Но Дуриэль такая Дуриэль, что ничего не поняла и, все так же улыбаясь, побрела к себе. Попадется стражникам – решат, что добралась до отцовских вин.

А я, слава Солнцу, все-таки добрался до Вейдена.

Несмотря на традиционные арочные окна и широкие балконы, обитель лекаря тонула в полумраке. Тому виной тяжелые портьеры, гобелены и тусклые светильники.

Как объяснял он сам – при прямом свете солнца разрушаются свойства многих зелий. И я сейчас этому порадовался, потому что в придачу к обычным симптомам слезились глаза.

– Ваше Высочество! – о моем прибытии тут же доложила стража, и Вейден выбежал, побросав все дела. Он явно оторвался от котла, судя по характерным запахам, усилившимся для меня в разы.

– Дай лекарство, Рин.

Интересно, а где он так срочно возьмет кровь? Или она заготовлена заранее и хранится под заклятием стазиса? Скорее всего.

И до чего сложно не швырнуть принесенный фиал об стену, под влиянием взбесившихся эмоций. Тем более рядом свежая, терпкая ровно в меру, а приходится довольствоваться безвкусным суррогатом. Я принц, сын Феликса Элвелора, а должен побираться всякой дрянью, как бродяга. Вейден вызывал непередаваемое отвращение, как и его «лекарство». Ненавижу! Впервые настолько сильно ненавижу, хотя осколки разума колют мыслью, что лекарь ни при чем, но отказаться от свежей крови настолько больно…

Нет, это не я, не я. А тот монстр, которого желаю выжечь, вытравить, но не могу.

– Благодарю, Рин.

– Вас проводить в покои, Ваше Высочество? Вы бледны.

– Я всегда бледен после приступа, ступай к себе.

Царапнул легкий страх – что, если на этот раз я выгляжу иначе? То есть, действительно по-другому?

Успокоился только в своих покоях, перед зеркалом.

– Для кого прихорашиваешься? – насмешливый голос брата донесся из моего кресла.

И ведь я сразу почувствовал мельчайшие звуки и шорохи, даже звук дыхания, но был слишком обеспокоен возможными внешними метаморфозами.

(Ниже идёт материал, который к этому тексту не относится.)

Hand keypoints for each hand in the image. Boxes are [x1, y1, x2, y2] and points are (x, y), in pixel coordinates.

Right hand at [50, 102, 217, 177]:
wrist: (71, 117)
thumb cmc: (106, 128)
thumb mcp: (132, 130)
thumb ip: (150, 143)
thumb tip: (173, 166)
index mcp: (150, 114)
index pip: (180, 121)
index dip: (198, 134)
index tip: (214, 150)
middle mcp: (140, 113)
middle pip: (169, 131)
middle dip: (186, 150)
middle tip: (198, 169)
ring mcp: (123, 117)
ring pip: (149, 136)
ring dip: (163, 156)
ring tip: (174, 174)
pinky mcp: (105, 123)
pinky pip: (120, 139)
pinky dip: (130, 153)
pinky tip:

– Тебе не говорили, что забираться в чужую комнату… ммм… некрасиво?

– А ты мой новый наставник по дворцовому этикету, – Фел присвистнул и пружинящим шагом подошел к зеркалу, – неужели, чтобы увидеться с родным братом, мне надо за месяц выбивать аудиенцию? Отец, как назло, решил нас разделить, у меня тренировки на мечах – у тебя метание кинжалов, у меня – астрономия, у тебя – ридгийский язык. И так во всем. Неужели боится, что мы снова куда-то удерем?

– Его можно понять.

– Что-то ты кислый. Постой… у тебя приступ был, да? – брат вглядывался в мои глаза, будто оттуда на него смотрел… Он. Тот, другой.

Кивнул, не находя сил на очевидное.

– Прости. Я вот зачем пришел, тебя видели с Дани…

– С кем?

– Дригерданиэль, – терпеливо повторил брат, умудрившись не сломать язык, – и не подумай, я не против. Между нами толком и не было ничего. Я даже рад.

– Чему ты так рад? – разговор мне категорически не нравился. Начиная от осознания, какая у братца сеть разведки среди слуг, заканчивая тем, куда может повернуть русло беседы.

– Ну, а ты не понимаешь? Не хотелось бы ссориться из-за девушки с родным братом. Дело в том, что мне действительно нравится… Милорада. Я понял это особенно остро за время под замком. Скажи, – лицо Фела—младшего было трогательно взволнованным, – ты же не будешь против, если сегодня я пойду к ней?

Под ногами разверзлась пропасть. Земля осыпалась глупыми надеждами и мечтами. И даже Фел ни при чем, он лишь напомнил, что даже у него, дофина (которого почти стопроцентно обяжут к династическому браку) больше шансов, чем у меня. Нужно перестать думать о ней, просто перестать, потому что сегодняшний случай с бывшей подружкой Фела наглядно продемонстрировал риск. Ведь это эгоистично, желать себе кого-то просто потому, то хочется? И с чего я вообще взял, что Мила не вспоминает обо мне с содроганием, надеясь, что никогда больше не увидит? Да, она меня успокаивала – но, возможно, просто по доброте безгранично чистой души. А на самом деле чувствует страх и брезгливость.